You know that man had to be crapping his pants running away from that animal!


----------



## Lex's Guardian (Aug 8, 2009)

Hehehe...

The hippo looks fiercely p/o'd in the eyes... Still has food hanging out it's mouth too. Now I wanna go watch Ace Ventura Pet Detective: When nature calls... Down Boba


----------



## Firehazard (Dec 4, 2009)

PrairieMoonPits said:


> Lol wow I'd be throwing someone down so I could get away! XD


gotta do it on the down low though so it looks like they tripped, :roll:


----------



## dixieland (Aug 14, 2009)

Firehazard said:


> gotta do it on the down low though so it looks like they tripped, :roll:


:rofl:LMAO! i ain't gotta outrun him,I just gotta outrun you!


----------



## Firehazard (Dec 4, 2009)

dixieland said:


> :rofl:LMAO! i ain't gotta outrun him,I just gotta outrun you!


hahahaha, thats for sure.

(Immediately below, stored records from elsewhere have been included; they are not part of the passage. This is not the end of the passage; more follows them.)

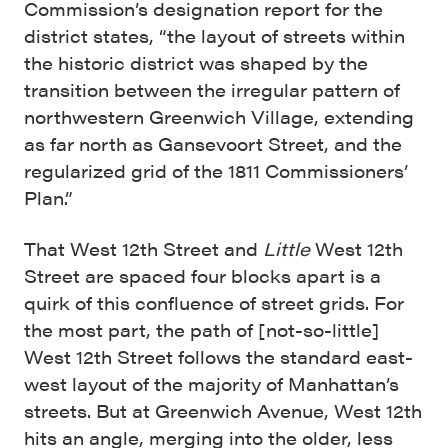
Commission’s designation report for the
district states, “the layout of streets within
the historic district was shaped by the
transition between the irregular pattern of
northwestern Greenwich Village, extending
as far north as Gansevoort Street, and the
regularized grid of the 1811 Commissioners’
Plan.”
That West 12th Street and
Little
West 12th
Street are spaced four blocks apart is a
quirk of this confluence of street grids. For
the most part, the path of [not-so-little]
West 12th Street follows the standard east-
west layout of the majority of Manhattan’s
streets. But at Greenwich Avenue, West 12th
hits an angle, merging into the older, less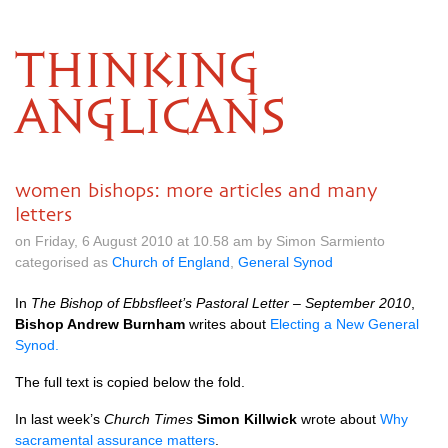
THINKING
ANGLICANS
women bishops: more articles and many
letters
on Friday, 6 August 2010 at 10.58 am by Simon Sarmiento
categorised as
Church of England
,
General Synod
In
The Bishop of Ebbsfleet’s Pastoral Letter – September 2010
,
Bishop Andrew Burnham
writes about
Electing a New General
Synod.
The full text is copied below the fold.
In last week’s
Church Times
Simon Killwick
wrote about
Why
sacramental assurance matters
.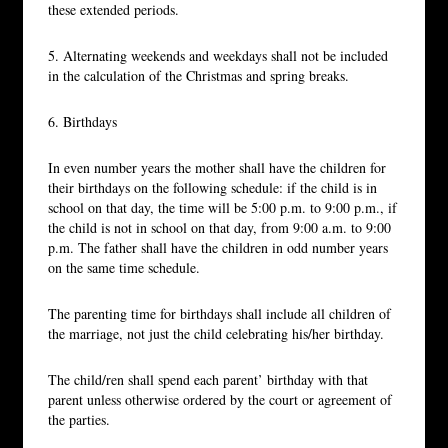
these extended periods.
5. Alternating weekends and weekdays shall not be included
in the calculation of the Christmas and spring breaks.
6. Birthdays
In even number years the mother shall have the children for
their birthdays on the following schedule: if the child is in
school on that day, the time will be 5:00 p.m. to 9:00 p.m., if
the child is not in school on that day, from 9:00 a.m. to 9:00
p.m. The father shall have the children in odd number years
on the same time schedule.
The parenting time for birthdays shall include all children of
the marriage, not just the child celebrating his/her birthday.
The child/ren shall spend each parent’ birthday with that
parent unless otherwise ordered by the court or agreement of
the parties.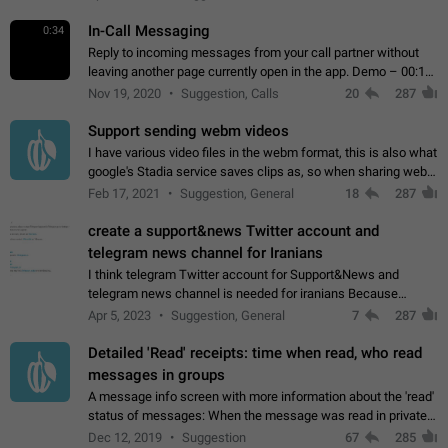
In-Call Messaging
0:34
Reply to incoming messages from your call partner without
leaving another page currently open in the app. Demo – 00:19
on the attached video.
Nov 19, 2020
Suggestion, Calls
20
287
Support sending webm videos
I have various video files in the webm format, this is also what
google's Stadia service saves clips as, so when sharing webm
videos with friends on telegram, they have to download the
Feb 17, 2021
Suggestion, General
18
287
video as a file…
create a support&news Twitter account and
telegram news channel for Iranians
I think telegram Twitter account for Support&News and
telegram news channel is needed for iranians Because
Persian speakers are very active in Telegram And the
Apr 5, 2023
Suggestion, General
7
287
channels that have the most subscribers…
Detailed 'Read' receipts: time when read, who read
messages in groups
A message info screen with more information about the 'read'
status of messages: When the message was read in private
chats. Which group members read the message and at what
Dec 12, 2019
Suggestion
67
285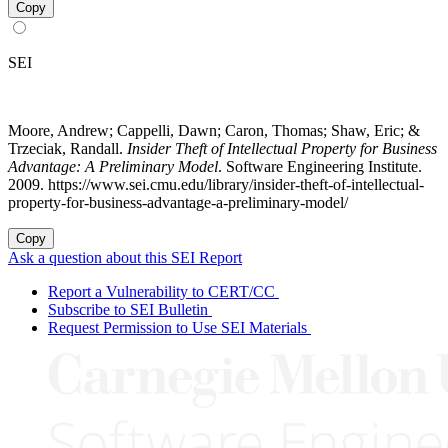
Copy
SEI
Moore, Andrew; Cappelli, Dawn; Caron, Thomas; Shaw, Eric; &
Trzeciak, Randall.
Insider Theft of Intellectual Property for Business
Advantage: A Preliminary Model
. Software Engineering Institute.
2009. https://www.sei.cmu.edu/library/insider-theft-of-intellectual-
property-for-business-advantage-a-preliminary-model/
Copy
Ask a question about this SEI Report
Report a Vulnerability to CERT/CC
Subscribe to SEI Bulletin
Request Permission to Use SEI Materials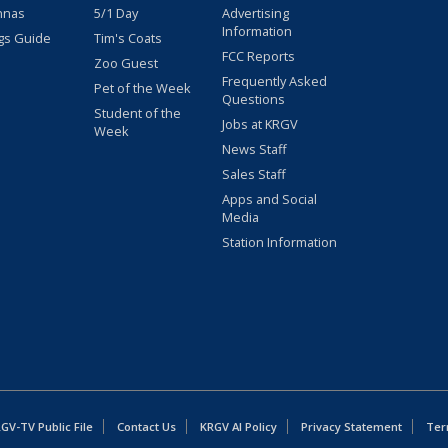
nnas
5/1 Day
Advertising
Information
gs Guide
Tim's Coats
FCC Reports
Zoo Guest
Frequently Asked
Pet of the Week
Questions
Student of the
Jobs at KRGV
Week
News Staff
Sales Staff
Apps and Social
Media
Station Information
GV-TV Public File
Contact Us
KRGV AI Policy
Privacy Statement
Ter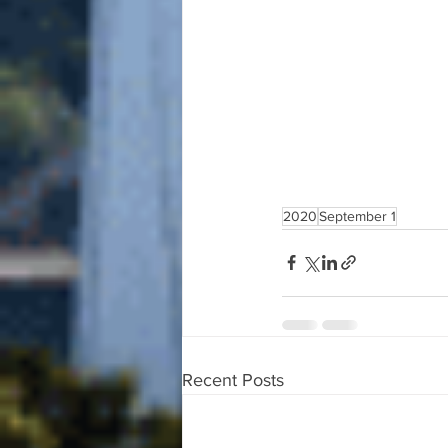
2020
September 1
Recent Posts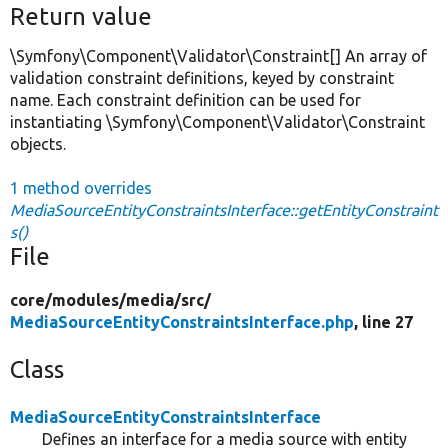
Return value
\Symfony\Component\Validator\Constraint[] An array of
validation constraint definitions, keyed by constraint
name. Each constraint definition can be used for
instantiating \Symfony\Component\Validator\Constraint
objects.
1 method overrides
MediaSourceEntityConstraintsInterface::getEntityConstraint
s()
File
core/
modules/
media/
src/
MediaSourceEntityConstraintsInterface.php
, line 27
Class
MediaSourceEntityConstraintsInterface
Defines an interface for a media source with entity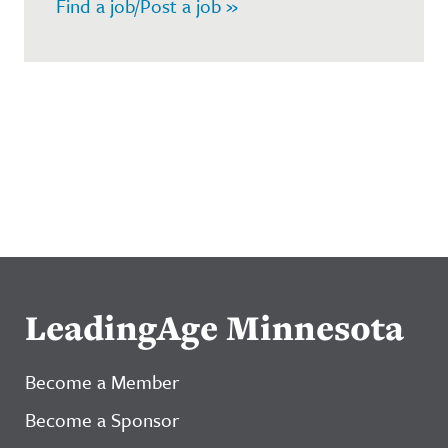
Find a job/Post a job »
LeadingAge Minnesota
Become a Member
Become a Sponsor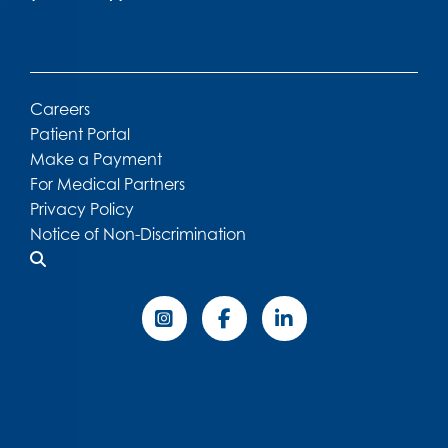
Careers
Patient Portal
Make a Payment
For Medical Partners
Privacy Policy
Notice of Non-Discrimination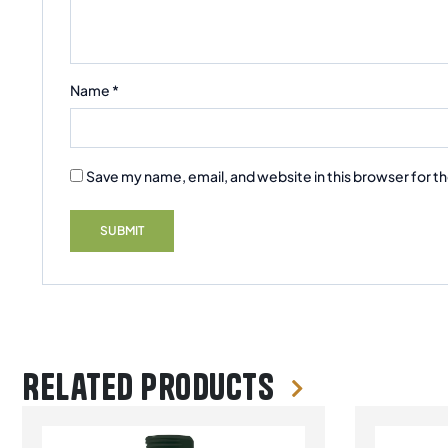
Name
*
Save my name, email, and website in this browser for t
Related products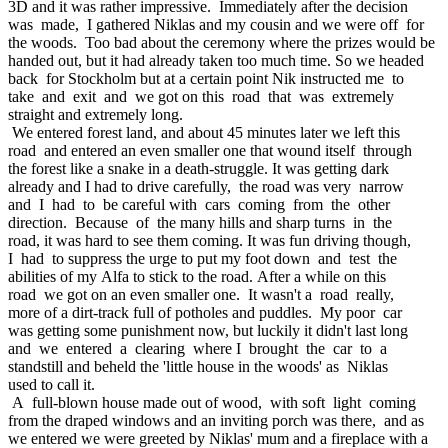
3D and it was rather impressive. Immediately after the decision
was made, I gathered Niklas and my cousin and we were off for
the woods. Too bad about the ceremony where the prizes would be
handed out, but it had already taken too much time. So we headed
back for Stockholm but at a certain point Nik instructed me to
take and exit and we got on this road that was extremely
straight and extremely long.
We entered forest land, and about 45 minutes later we left this
road and entered an even smaller one that wound itself through
the forest like a snake in a death-struggle. It was getting dark
already and I had to drive carefully, the road was very narrow
and I had to be careful with cars coming from the other
direction. Because of the many hills and sharp turns in the
road, it was hard to see them coming. It was fun driving though,
I had to suppress the urge to put my foot down and test the
abilities of my Alfa to stick to the road. After a while on this
road we got on an even smaller one. It wasn't a road really,
more of a dirt-track full of potholes and puddles. My poor car
was getting some punishment now, but luckily it didn't last long
and we entered a clearing where I brought the car to a
standstill and beheld the 'little house in the woods' as Niklas
used to call it.
A full-blown house made out of wood, with soft light coming
from the draped windows and an inviting porch was there, and as
we entered we were greeted by Niklas' mum and a fireplace with a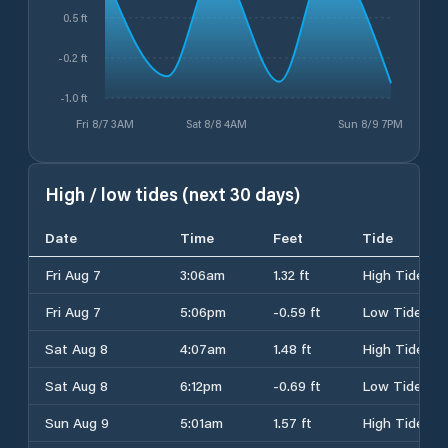
0.5 ft
-0.2 ft
-1.0 ft
Fri 8/7 3AM
Sat 8/8 4AM
Sun 8/9 7PM
High / low tides (next 30 days)
Date
Time
Feet
Tide
Fri Aug 7
3:06am
1.32 ft
High Tide
Fri Aug 7
5:06pm
-0.59 ft
Low Tide
Sat Aug 8
4:07am
1.48 ft
High Tide
Sat Aug 8
6:12pm
-0.69 ft
Low Tide
Sun Aug 9
5:01am
1.57 ft
High Tide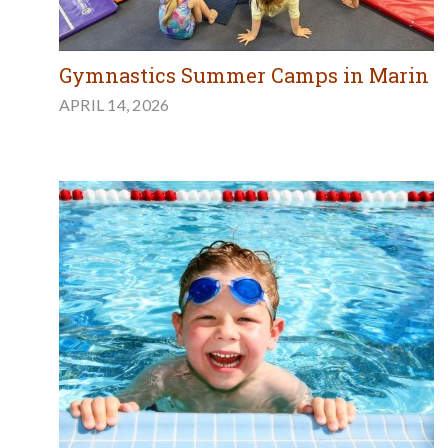
Gymnastics Summer Camps in Marin
APRIL 14, 2026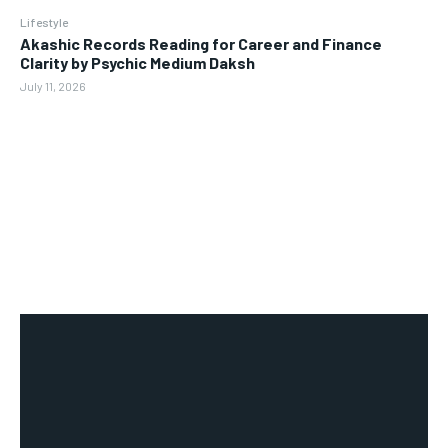
Lifestyle
Akashic Records Reading for Career and Finance
Clarity by Psychic Medium Daksh
July 11, 2026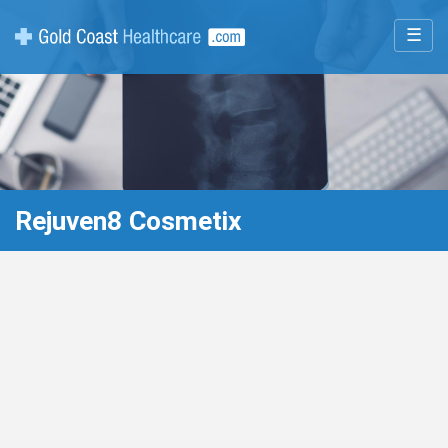
☰
Rejuven8 Cosmetix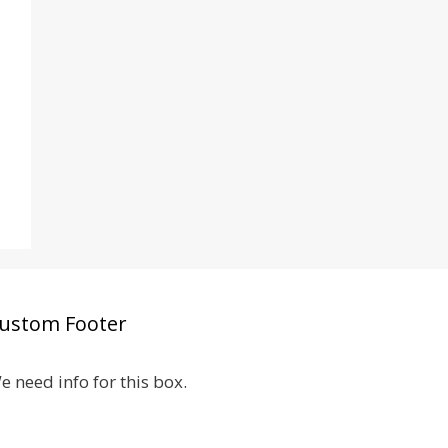
ustom Footer
e need info for this box.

LMAO:rofl:


----------



## BLUE PIT BULL MAN (May 22, 2009)

thats my new pups grand sire "hippy da hipo" boasts a 68 inch head and weighs in at 6000 lbs don't let the color fool you he is a game one for sure!


----------



## Black Rabbit (Nov 14, 2009)

:rofl: :rofl: :rofl:


----------



## Indigo Bully Connection (Dec 21, 2006)

lmfao, that dang hippo reminds me of my indigo... see the resemblence?










DISCLAIMER: SHE IS PREGNANT IN THIS PICTURE, NOT REALLY THIS OUT OF SHAPE LOL


----------